DIRECTIVES:
**a)** Could you return everything from "28    As noted above, as" down to "the MGE Agreements." in the Think Group scheme excerpt, copied word for word?
**b)** How would this sentence from the Think Group scheme excerpt read in Spanish: "The interim dividend is not conditional on the Schemes and, if declared, will be paid irrespective of whether the Schemes proceed, whereas the Permitted Dividend will only be paid if the Think Group boards so determine and if the Schemes proceed."?

24    Think Group proposes that each Think Group securityholder on the interim dividend record date (25 August 2021) will receive the interim dividend of $0.08 per Think Group Security, with payment of the interim dividend to be made on 2 September 2021.

25    The Think Group boards decision to declare the interim dividend and the Permitted Dividend will be subject to the requirements of the Act, the availability of retained earnings and franking credits and, in relation to the Permitted Dividend, the ATOs views on the Permitted Dividend being a fully franked dividend.

26    The interim dividend is not conditional on the Schemes and, if declared, will be paid irrespective of whether the Schemes proceed, whereas the Permitted Dividend will only be paid if the Think Group boards so determine and if the Schemes proceed.

27    The total cash payment of $3.20 per Think Group Security payable to Independent Securityholders represents:

(a)    a 52% premium to Busy Bees previous non-binding revised indicative proposal of $2.10 per Think Group Security (announced on 20 January 2021); and

(b)    an 83% premium to Alceons previous revised non-binding indicative proposal (announced on 24 December 2020) and Busy Bees previous non-binding initial indicative proposal (announced on 23 November 2020) of $1.75 per Think Group Security.

The MGE Acquisition

28    As noted above, as part of the agreed terms for proposing the Schemes, if the Schemes proceed, Mr Edwards, through the MGE Entities, will acquire TND and certain other assets for nominal consideration pursuant to the MGE Agreements.

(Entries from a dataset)
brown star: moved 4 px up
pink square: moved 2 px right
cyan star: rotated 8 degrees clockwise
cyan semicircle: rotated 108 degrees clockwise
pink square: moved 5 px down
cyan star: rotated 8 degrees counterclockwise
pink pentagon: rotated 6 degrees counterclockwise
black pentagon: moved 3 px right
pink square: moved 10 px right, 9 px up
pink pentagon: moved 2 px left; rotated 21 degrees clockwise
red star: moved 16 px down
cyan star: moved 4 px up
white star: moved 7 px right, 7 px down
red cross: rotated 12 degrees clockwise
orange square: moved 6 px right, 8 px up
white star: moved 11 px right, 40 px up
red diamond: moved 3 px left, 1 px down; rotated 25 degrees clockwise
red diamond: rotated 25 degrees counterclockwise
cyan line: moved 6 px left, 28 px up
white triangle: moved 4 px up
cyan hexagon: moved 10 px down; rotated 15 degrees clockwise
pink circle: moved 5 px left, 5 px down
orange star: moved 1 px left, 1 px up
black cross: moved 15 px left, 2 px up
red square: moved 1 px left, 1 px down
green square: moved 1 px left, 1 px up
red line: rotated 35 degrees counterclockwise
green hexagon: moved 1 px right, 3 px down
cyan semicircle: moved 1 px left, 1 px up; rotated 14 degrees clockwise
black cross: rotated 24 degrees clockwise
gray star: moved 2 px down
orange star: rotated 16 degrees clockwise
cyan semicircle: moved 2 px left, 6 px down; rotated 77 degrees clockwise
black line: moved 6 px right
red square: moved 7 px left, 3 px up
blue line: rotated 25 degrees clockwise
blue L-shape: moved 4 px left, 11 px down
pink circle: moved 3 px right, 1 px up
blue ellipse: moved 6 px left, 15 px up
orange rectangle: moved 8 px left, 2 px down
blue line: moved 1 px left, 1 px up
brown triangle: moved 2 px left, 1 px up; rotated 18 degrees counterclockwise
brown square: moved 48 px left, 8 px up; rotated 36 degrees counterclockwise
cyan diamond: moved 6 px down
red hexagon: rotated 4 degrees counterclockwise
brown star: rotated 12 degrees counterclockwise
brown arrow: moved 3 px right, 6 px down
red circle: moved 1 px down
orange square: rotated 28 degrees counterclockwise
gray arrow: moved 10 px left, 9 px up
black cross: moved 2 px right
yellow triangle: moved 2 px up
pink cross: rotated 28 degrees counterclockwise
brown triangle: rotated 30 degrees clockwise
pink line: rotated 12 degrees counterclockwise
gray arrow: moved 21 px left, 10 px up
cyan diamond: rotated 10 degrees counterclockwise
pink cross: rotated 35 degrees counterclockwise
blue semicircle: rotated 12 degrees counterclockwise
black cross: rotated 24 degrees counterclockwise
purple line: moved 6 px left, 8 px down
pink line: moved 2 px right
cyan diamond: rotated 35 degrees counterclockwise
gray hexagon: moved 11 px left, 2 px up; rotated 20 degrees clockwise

RESPONSES:
**a)**
28    As noted above, as part of the agreed terms for proposing the Schemes, if the Schemes proceed, Mr Edwards, through the MGE Entities, will acquire TND and certain other assets for nominal consideration pursuant to the MGE Agreements.

**b)** El dividendo a cuenta no está condicionado a los Planes y, si se declara, se pagará con independencia de que los Planes sigan adelante o no, mientras que el Dividendo Permitido solo se pagará si los consejos de Think Group así lo determinan y si los Planes siguen adelante.